Caitlin took the chair—Asta and Spense the couch.
“Special agent. What is that?” Asta asked, stifling a yawn.
“FBI, ma’am. I hope we didn’t wake you.”
“I don’t really sleep, just snooze a little here and there, when I can.”
Caitlin was surprised that Asta’s expression remained unchanged. Most people got a little nervous around FBI agents. But from Asta’s slumped posture and slack jaw, it seemed as though she didn’t care one way or the other who sat down beside her on the couch.
She’s depressed.
“We’d like to talk to you about your sister,” Caitlin said—still no change in expression.
A long silence followed then finally, “May I offer you a coffee or something?”
“If you’re having some, thanks.” Sharing a food or beverage put people at ease, though Asta didn’t look as though she could be any more at ease if she were curled up in her jammies in front of the tube.
Spense stroked his chin. “Got anything stronger? A whiskey, maybe?”
Asta smiled. “Neat okay?”
“Neat’s great.”
Good job on Spense’s part. Caitlin had pegged Asta for a drinker, but still, she wouldn’t have thought to suggest a cocktail at 10 a.m.
“All righty then, you and me will have an eye-opener and toast my dead little sister and her poor, pitiful, grieving husband.”
A glimmer of emotion flicked across her flat eyes.
Clearly Inga’s death had affected her sister more deeply than it had Grady. And the sarcasm in her voice was telling.
Asta went into the kitchen and returned with two glasses nearly half-filled with an amber liquid.
Apparently Caitlin would be driving.
Asta looked at her and frowned. “I forgot your coffee.”
“No worries, really. I’ve changed my mind.”
“Suit yourself.” Asta flopped down on the couch and handed Spense his drink, somehow managing not to spill a drop despite the way the cushion bounced.
“Why don’t you like Grady Webber?” Spense didn’t beat around the bush.
“Does it matter? Everyone else loved him. My parents, for example, were ecstatic when he married Inga.” She tossed back a slug of whiskey. “All that money. Brilliant future. A doctor and what-have-you. You think they even cared that Inga was a doctor, too, and could’ve had a brilliant future all on her own? Once she met Grady, she barely managed to finish residency. All that work, all that education, and then she just gave up her own career to traipse around the country after that piece of crap. She never got to practice psychiatry a single day.”

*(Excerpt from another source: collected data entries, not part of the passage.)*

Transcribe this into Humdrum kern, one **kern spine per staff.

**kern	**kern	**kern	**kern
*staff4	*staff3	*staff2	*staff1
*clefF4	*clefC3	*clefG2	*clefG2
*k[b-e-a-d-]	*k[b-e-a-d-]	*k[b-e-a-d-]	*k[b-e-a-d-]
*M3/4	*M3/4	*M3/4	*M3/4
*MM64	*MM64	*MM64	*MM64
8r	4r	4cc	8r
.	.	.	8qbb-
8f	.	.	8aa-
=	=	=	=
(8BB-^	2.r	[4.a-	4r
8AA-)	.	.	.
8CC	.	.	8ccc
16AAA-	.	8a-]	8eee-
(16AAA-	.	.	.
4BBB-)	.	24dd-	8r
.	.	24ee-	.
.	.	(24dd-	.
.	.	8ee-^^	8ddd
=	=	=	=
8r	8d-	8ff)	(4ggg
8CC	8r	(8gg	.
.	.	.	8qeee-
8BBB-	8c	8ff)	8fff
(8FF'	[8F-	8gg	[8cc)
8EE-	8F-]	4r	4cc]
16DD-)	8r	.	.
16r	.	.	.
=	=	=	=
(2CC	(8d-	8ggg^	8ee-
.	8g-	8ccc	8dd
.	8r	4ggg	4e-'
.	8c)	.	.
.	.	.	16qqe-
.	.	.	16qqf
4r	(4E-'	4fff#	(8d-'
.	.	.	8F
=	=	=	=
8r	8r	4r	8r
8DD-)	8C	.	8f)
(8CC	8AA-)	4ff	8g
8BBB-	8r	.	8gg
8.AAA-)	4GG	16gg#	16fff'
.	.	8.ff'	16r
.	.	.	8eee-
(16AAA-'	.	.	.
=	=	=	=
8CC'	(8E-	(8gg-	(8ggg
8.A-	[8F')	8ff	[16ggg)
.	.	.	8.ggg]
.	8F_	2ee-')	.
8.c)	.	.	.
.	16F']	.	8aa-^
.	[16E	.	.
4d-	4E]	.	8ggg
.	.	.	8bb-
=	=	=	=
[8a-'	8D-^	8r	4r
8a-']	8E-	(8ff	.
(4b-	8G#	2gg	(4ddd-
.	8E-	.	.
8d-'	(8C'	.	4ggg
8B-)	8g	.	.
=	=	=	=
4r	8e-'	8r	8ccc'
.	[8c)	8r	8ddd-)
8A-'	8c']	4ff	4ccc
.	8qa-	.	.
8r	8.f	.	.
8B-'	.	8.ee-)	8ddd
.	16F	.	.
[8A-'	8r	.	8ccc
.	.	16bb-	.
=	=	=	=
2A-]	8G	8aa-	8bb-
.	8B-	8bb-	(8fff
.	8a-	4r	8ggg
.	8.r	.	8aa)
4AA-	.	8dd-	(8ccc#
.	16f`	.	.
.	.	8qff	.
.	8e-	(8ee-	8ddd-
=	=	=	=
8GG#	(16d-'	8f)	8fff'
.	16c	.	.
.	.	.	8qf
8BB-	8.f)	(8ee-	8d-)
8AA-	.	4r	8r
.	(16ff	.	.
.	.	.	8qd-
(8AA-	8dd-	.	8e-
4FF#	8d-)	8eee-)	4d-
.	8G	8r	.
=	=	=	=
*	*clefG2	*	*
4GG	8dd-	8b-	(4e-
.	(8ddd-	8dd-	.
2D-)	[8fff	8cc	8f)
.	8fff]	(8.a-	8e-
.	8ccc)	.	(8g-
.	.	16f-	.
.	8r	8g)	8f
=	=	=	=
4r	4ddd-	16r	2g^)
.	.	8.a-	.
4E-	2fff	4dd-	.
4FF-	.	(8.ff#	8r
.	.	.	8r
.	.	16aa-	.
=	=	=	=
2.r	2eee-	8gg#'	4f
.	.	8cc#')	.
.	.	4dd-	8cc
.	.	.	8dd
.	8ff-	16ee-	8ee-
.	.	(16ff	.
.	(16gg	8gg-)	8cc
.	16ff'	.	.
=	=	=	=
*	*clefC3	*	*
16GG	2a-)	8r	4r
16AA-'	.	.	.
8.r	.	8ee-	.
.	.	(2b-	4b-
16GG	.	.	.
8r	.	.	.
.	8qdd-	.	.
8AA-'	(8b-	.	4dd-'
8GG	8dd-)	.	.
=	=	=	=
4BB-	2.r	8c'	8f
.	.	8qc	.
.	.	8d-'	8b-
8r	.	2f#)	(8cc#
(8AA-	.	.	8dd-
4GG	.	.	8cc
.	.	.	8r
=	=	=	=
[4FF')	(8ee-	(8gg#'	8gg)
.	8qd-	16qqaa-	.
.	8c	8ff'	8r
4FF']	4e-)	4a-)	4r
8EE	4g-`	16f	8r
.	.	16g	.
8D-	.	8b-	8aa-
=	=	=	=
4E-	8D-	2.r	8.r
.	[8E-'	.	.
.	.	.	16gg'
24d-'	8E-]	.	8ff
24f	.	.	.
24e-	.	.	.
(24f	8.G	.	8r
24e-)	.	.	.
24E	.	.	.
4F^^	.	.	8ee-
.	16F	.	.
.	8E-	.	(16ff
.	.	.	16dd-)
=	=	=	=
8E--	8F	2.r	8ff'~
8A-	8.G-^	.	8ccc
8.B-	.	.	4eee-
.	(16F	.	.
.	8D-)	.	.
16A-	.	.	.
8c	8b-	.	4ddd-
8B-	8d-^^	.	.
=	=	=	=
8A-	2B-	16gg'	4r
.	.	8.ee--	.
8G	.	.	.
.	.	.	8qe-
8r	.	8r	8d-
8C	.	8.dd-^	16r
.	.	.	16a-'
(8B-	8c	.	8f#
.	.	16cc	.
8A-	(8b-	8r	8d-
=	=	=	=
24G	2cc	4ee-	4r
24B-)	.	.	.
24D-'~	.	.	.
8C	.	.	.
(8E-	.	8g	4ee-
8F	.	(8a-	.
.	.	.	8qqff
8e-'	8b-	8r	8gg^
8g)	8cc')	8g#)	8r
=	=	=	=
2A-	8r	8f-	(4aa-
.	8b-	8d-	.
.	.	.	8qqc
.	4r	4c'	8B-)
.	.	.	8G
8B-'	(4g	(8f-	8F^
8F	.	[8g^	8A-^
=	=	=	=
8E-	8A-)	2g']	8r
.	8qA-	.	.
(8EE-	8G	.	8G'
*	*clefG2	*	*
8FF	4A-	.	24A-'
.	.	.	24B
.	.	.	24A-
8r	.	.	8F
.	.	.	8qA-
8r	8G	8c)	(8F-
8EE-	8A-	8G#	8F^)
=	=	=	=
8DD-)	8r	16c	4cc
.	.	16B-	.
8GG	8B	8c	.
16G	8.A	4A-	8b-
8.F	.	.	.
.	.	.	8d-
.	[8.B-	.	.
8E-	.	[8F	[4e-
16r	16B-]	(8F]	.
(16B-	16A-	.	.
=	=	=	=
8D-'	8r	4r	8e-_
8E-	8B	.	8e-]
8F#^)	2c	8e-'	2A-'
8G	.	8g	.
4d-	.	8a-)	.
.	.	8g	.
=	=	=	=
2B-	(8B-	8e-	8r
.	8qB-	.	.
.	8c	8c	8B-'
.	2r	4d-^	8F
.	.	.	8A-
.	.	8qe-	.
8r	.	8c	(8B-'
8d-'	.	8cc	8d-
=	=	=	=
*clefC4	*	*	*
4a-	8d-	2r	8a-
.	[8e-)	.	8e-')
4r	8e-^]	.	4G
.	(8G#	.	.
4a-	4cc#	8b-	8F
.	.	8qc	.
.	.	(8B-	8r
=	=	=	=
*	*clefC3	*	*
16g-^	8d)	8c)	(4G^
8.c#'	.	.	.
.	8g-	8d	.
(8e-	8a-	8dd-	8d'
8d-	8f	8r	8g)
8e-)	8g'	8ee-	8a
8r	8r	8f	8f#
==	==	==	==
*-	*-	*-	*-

Caitlin hadn’t been aware of that.
“Toward the end, just before her accident . . .” Asta continued, “. . . she’d decided to go to work. She was going to try to start her own practice, but Grady didn’t like that, because it meant she couldn’t drop everything for him and those Chaucer family junkets he was always going on. He called her ungrateful. Implied any wife should want to travel the world with her husband and grovel at his feet while he tended to the mind of that poor little rich girl.”
“You mean Laura Chaucer.”
“Yes.” She tossed her whiskey back again. “That child’s been through it, I know. But talk about spoiled. If Laura so much as looked at something in the window, the next day it was wrapped up with a bow waiting for her to open it. If you asked me, that whole family needed better boundaries. But of course no one did ask, because I’m not a psychiatrist. No one listens to anything I have to say about the Chaucers, or about Grady, or about my own sister because what would an uneducated woman who works at the supermarket know that Grady Webber does not. If Grady says he and Inga were blissfully happy, well then, I guess they were.”
Caitlin raised her eyes to meet Asta’s. “I’d like to hear your opinion. What you think matters.”
“Too late now. She’s already gone. After Inga’s funeral I tried to tell the cops I didn’t think it was an accident. She hiked all the time, and she was very careful. I told them I thought Grady might’ve pushed her off that mountain. And they told me that was impossible because he had an airtight alibi. He was at a symposium with a group of doctors—he’s got six witnesses and security cameras that place him at the hotel while she was out hiking.”
“But you still believe he pushed her off the trail?” Caitlin asked.
A tear ran down her face. “I don’t think all of those witnesses are lying, but that doesn’t mean Grady couldn’t have hired someone to do the dirty work for him. I don’t understand why the police just took his word that they were happy.”